Panelists Mull What's Next for UltraViolet17 Oct, 2012 By: Chris Tribbey
MARINA DEL REY, Calif. — Going back a year, when UltraViolet was first launched, Mark Teitell couldn’t have guessed where the service would be today.
“So far, so good,” the GM and executive director of the Digital Entertainment Content Ecosystem (DECE) said Oct. 17 at Digital Hollywood.
There are more than 5 million UltraViolet accounts, more than 7,200 UltraViolet-enabled titles and five retailers selling UltraViolet digital titles — Walmart, Flixster/Warner, Sony, Paramount and Universal — with Barnes & Noble and M-Go (a joint venture between Technicolor and DreamWorks Animation) set to roll out soon.
UltraViolet is live in the United States and United Kingdom, with a Canadian launch planned by the end of the year.
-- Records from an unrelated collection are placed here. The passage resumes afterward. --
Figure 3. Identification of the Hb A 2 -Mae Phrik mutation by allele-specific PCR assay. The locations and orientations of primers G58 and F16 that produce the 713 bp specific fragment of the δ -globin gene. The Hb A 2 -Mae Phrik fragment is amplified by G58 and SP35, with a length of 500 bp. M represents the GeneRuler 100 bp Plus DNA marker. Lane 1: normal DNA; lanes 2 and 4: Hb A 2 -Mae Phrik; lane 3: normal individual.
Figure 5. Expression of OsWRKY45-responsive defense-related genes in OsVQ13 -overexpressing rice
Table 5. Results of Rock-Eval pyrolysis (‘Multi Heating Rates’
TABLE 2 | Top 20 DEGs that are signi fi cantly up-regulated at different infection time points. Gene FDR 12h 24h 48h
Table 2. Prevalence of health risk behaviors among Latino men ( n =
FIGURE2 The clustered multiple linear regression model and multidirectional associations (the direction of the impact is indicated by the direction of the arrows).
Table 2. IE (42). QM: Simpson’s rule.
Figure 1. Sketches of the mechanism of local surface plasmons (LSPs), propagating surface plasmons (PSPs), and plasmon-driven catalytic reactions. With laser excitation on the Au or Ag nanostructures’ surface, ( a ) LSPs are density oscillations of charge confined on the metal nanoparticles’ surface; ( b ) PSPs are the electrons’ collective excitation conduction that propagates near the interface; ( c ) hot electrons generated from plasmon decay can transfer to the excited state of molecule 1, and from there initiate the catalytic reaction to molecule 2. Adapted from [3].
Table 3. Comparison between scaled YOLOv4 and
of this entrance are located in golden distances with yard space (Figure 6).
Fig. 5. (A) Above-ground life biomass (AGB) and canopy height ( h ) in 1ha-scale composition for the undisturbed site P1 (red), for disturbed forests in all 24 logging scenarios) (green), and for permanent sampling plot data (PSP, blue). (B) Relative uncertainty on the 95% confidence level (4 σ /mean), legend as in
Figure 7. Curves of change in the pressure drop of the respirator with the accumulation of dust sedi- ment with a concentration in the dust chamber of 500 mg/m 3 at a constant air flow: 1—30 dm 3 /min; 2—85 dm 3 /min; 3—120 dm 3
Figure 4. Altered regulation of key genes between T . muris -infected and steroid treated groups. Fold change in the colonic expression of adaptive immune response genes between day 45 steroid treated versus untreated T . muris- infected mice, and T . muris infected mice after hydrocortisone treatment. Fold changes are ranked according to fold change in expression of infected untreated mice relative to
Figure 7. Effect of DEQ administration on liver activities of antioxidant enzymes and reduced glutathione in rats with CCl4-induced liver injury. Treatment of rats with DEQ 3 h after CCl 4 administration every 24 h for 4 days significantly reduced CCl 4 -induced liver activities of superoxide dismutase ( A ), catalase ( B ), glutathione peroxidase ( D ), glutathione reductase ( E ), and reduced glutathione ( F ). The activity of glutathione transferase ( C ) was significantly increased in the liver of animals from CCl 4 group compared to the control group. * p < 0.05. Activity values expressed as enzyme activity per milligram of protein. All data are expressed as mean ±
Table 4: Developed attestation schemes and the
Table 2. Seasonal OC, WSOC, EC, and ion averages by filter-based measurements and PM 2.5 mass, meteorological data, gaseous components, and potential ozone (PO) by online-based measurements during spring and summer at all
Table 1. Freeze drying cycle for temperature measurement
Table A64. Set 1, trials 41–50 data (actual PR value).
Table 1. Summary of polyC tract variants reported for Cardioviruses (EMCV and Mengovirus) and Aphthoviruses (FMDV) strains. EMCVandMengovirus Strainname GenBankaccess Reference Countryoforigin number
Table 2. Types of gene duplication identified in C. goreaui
The service will launch in Australia, New Zealand, Ireland, France and Germany next.
Teitell said consumers are both streaming and downloading UltraViolet-enabled content, using content they’ve purchased outside of the retailer that sold it, and studios are releasing more titles in more ways with UltraViolet attached.
“We’re starting to see some evidence from studios of aggressive pricing to help adoption of UltraViolet,” said Brad Hunt, president of consulting firm Digital Media Directions.
Hunt pointed to the aggressive electronic sellthrough pricing from 20th Century Fox Home Entertainment for Prometheus, the studio’s first UltraViolet title.
Next for UltraViolet is the completion and launch of the service’s common file format (CFF). Once UltraViolet’s CFF is finalized, UltraViolet files downloaded are expected to work across platforms and devices, instead of each retailer having different files for their service.
“To the consumer, they already have interoperability at some level,” noted Richard Berger, SVP of global digital strategy and operations for Sony Pictures Home Entertainment. “What CFF will do is once you download it, any player will play it. Today we have different file formats for every service. It’s going to be an added incremental benefit.”
CFF is currently in business-to-business testing, Teitell said, with consumer testing expected “soon.” Resolution formats, subtitles and the ability to work in the cloud environment are among the challenges DECE is tackling with the CFF.
Barnes & Noble is launching its UltraViolet-enabled Nook Video service this fall, and Cary Grant, head of business development and Nook Video content acquisition for
Barnes & Noble, said as long as more retailers such as his sign on, UltraViolet will continue to grow by leaps and bounds.
Amazon, Best Buy, Netflix and Apple are among the services the DECE is hoping will eventually sign on with UltraViolet.
For Gerald Hensley, VP of entertainment sales at Rovi, the next big thing for UltraViolet will be at-home disc-to-digital conversion, where consumers don’t have to go to Walmart to have unlocked UltraViolet versions of discs they already own.
“The in-store model is attractive for studios, because the disc and UltraViolet code matches,” he said, pointing to director’s editions and extended cuts of the same movies.
Rovi recognition technology for hardware featuring disc-to-digital in the home should ensure that, along with determining whether a disc was rented or pirated, Hensley said.
“Disc-to-digital is a true, nearly universal want among consumers,” Teitell said.